When I think of Star Trek: The Next Generation, now spruced up on Blu-ray, my thoughts are much the same. “Patrick Stewart, Patrick Stewart, Patrick Stewart.” Just when you begin to be distracted by the claustrophic sets, soap-opera acting, and sometimes trite moralizing, on comes Patrick Stewart, and you remember what makes the series so great.
Like several other British actors of his generation (most notably Anthony Hopkins), he is able to combine the emotional authenticity and immediacy of a Hoffman or De Niro with the crisp diction and mechanics of an Olivier. The stage-bred Yorkshireman was not an intuitive choice for the French captain Jean-Luc Picard, but he makes the role his own. Dispensing with any attempt at a Gallic accent, Stewart plays it straight, and is convincing even when the dialogue he must spout is less than scintillating. At every turn, he projects a humanity, intelligence, charm and class that makes the character one of the very finest in the Trek universe.

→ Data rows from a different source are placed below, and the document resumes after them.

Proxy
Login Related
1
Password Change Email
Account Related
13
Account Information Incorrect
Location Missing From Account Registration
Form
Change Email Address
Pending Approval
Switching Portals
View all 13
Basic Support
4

But perhaps I am not giving the show its proper due in focusing on its one strongest element only. In fact, there is much to enjoy. The show is always concerned with thought-provoking ideas, from the nature of the human experience to the puzzles of language (sometimes clumsily explored; the immensely imaginative creator Gene Roddenberry was never well-versed in subtlety). Moreover, Brent Spiner’s android character Data is paradoxically one of the show’s most relatable characters, seeking with each episode to understand and become more like his human crewmates. The recurring villains are well-developed and suitably threatening in unique ways – John De Lancie’s Q is playful, impish and often quite funny even as he menaces the Enterprise; the Borg are relentless, mechanistic and frightening in their threat to eliminate individuality. Even Roddenberry’s decision to re-use the Star Trek: The Motion Picture theme, with its strident, perfectly pitched evocation of a starship reaching warp speed, enhances the atmosphere wonderfully.
These elements tend to overshadow the occasional black-hole of an episode (“Shades of Gray”, anyone?) and the inherent corniness of some of Trek‘s signature conceits (the Dust Buster ray guns, pajama uniforms, et cetera).
Some of the effects are dated by today’s standards, and the show has never had the same bright visual dazzle that the TNG films had. Paramount has sought to rectify this by rebuilding each episode from the original film elements (transferred to video for original broadcast) and adding all-new computer effects.
The new Blu-ray sampler, an appetizer for the complete sets that Paramount plans to release, contains four episodes: the two-part pilot “Encounter at Farpoint”; the emotionally-tinged, moving “Inner Light”; and the Worf-centric “Sins of the Father.”